_Text segment_
BEGIN

Among vanadium oxides, VO2 has a bilayer structure with large interlayer spacing, which facilitates the reversible insertion/extraction of K+ and endures the resulting volume expansion. Nonetheless, slow K+ diffusion kinetics and poor electronic conductivity are its main limitations. To overcome these drawbacks, Zhang’s group engineered VO2 nanorods with an amorphous surface (SA-VO2) through a facile hydrothermal reaction and subsequent chemical reduction. The intimate interaction between the crystalline VO2 core and its oxygen-defective amorphous shell creates intimate heterointerfaces that can accelerate the interfacial charge transfer and additional active sites for K+ storage. Therefore, large capacity (290 mAh g−1 at 50 mA g−1), good rate capability (179 and 141 mAh g−1, respectively, at 1 and 2 A g−1) and impressive cycle stability (86% capacity retention after 500 cycles at 0.5 A g−1) were attained with this material [174].
Motivated by this interfacial engineering, Gao’s group recently designed a VO2-V2O5 composite embedded in a 3D N-doped carbon matrix (denoted as VO2-V2O5/NC). Again, as a result of the favorable interfacial effect between the ultrasmall size of the VO2-V2O5 heterostructures, but also due to the highly conductive 3D carbon network, a distinctive K-ion storage is achieved, exhibiting high capacity, significant long-term stability (501 and 256 mAh g−1 are maintained after 120 and 1600 cycles at 0.1 and 1 A g−1, respectively), and high-rate capability (108 mAh g−1 at 10 mA g−1) [175].

END

_Data provided_
BEGIN

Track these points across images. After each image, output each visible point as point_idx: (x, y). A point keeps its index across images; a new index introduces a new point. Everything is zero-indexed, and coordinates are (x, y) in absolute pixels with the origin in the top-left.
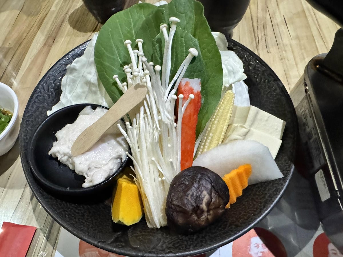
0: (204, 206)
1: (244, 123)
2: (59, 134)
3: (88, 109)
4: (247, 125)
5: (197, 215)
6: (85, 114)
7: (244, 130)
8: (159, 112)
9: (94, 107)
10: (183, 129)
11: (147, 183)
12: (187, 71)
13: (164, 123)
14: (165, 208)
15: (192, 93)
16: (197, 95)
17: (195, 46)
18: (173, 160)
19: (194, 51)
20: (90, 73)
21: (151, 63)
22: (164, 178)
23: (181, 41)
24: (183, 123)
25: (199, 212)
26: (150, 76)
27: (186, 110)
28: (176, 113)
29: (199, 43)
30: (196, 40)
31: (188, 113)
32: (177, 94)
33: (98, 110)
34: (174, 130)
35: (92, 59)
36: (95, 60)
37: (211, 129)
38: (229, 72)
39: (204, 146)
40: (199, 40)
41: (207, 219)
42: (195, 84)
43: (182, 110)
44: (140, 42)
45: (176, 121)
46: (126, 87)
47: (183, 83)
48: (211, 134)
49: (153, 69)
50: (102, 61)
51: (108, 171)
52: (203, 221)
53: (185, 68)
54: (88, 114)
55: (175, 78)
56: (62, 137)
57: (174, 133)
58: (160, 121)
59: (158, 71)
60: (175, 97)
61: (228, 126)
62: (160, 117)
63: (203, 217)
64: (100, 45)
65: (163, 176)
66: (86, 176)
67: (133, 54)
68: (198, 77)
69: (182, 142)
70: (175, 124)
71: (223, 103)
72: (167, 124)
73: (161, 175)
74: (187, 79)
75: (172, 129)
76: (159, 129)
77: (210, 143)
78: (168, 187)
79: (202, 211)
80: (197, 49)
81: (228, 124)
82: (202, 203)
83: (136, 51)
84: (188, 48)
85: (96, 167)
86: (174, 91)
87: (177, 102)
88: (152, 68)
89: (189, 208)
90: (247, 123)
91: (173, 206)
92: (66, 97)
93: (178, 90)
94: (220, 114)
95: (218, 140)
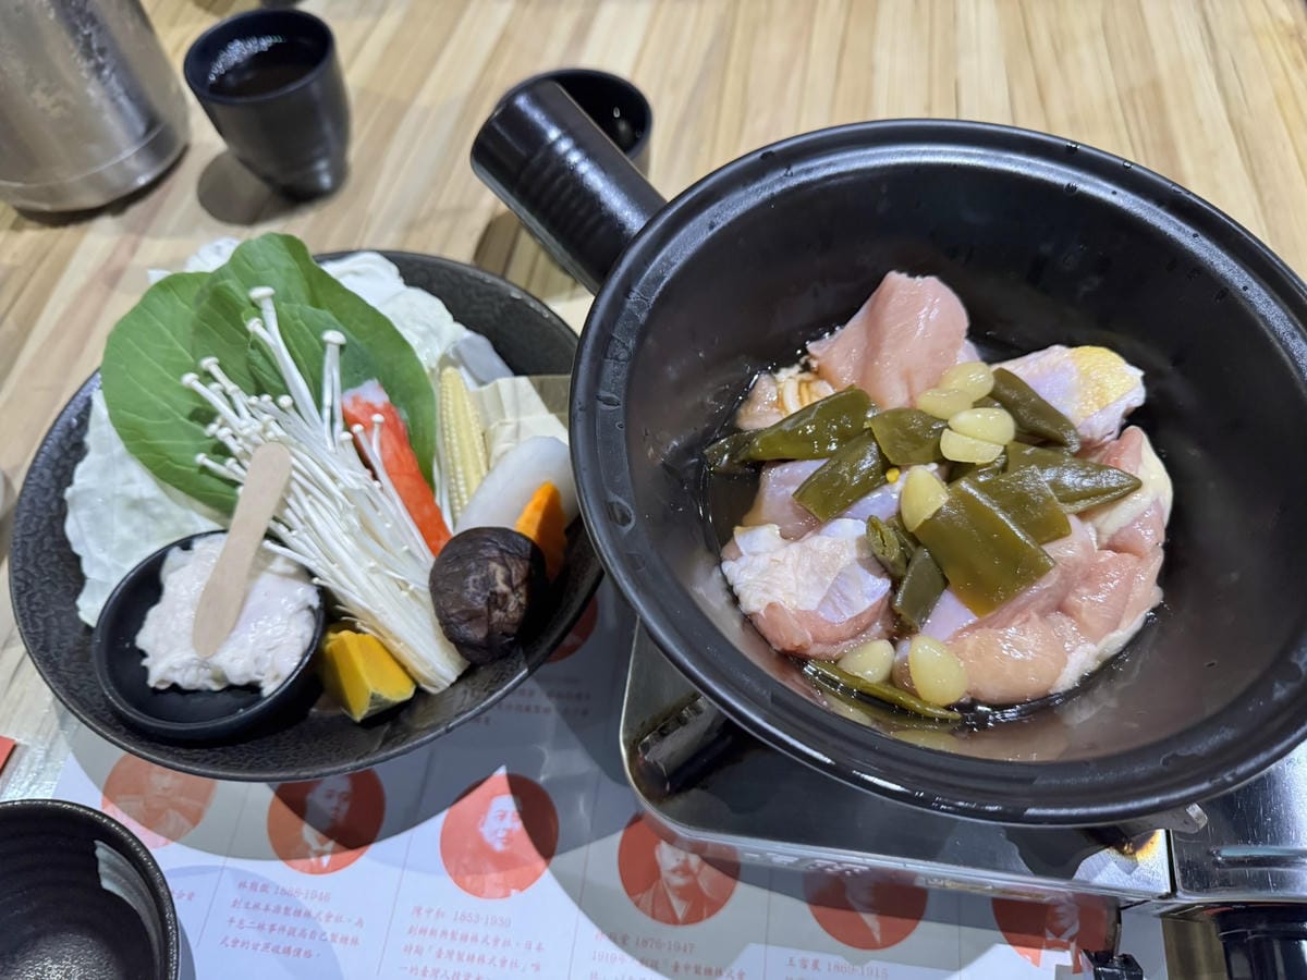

END

_Tasks to perform_
(1) Transcribe everything in the vanadium oxide passage from "Motivated by this" down to "mA g−1) [175].".
(2) Answer these questions using the vanadium oxide passage:
(a) What two steps were used to make SA-VO2?
(b) What capacity retention did SA-VO2 show after 500 cycles at 0.5 A g−1?
(c) In what is the VO2-V2O5 composite embedded?
(3) Decide whether each statement agrees with the vanadium oxide passage, and quote the words that decide it:
(a) VO2 has a bilayer structure with large interlayer spacing.
(b) Gao's group made the SA-VO2 nanorods.
(c) VO2-V2O5/NC kept 256 mAh g−1 after 1600 cycles at 1 A g−1.

_Solved problems_
(1)
Motivated by this interfacial engineering, Gao’s group recently designed a VO2-V2O5 composite embedded in a 3D N-doped carbon matrix (denoted as VO2-V2O5/NC). Again, as a result of the favorable interfacial effect between the ultrasmall size of the VO2-V2O5 heterostructures, but also due to the highly conductive 3D carbon network, a distinctive K-ion storage is achieved, exhibiting high capacity, significant long-term stability (501 and 256 mAh g−1 are maintained after 120 and 1600 cycles at 0.1 and 1 A g−1, respectively), and high-rate capability (108 mAh g−1 at 10 mA g−1) [175].

(2)
(a) A facile hydrothermal reaction followed by chemical reduction.
(b) 86%.
(c) A 3D N-doped carbon matrix.

(3)
(a) Yes: "VO2 has a bilayer structure with large interlayer spacing"
(b) No: "Zhang’s group engineered VO2 nanorods with an amorphous surface (SA-VO2)"
(c) Yes: "501 and 256 mAh g−1 are maintained after 120 and 1600 cycles at 0.1 and 1 A g−1, respectively"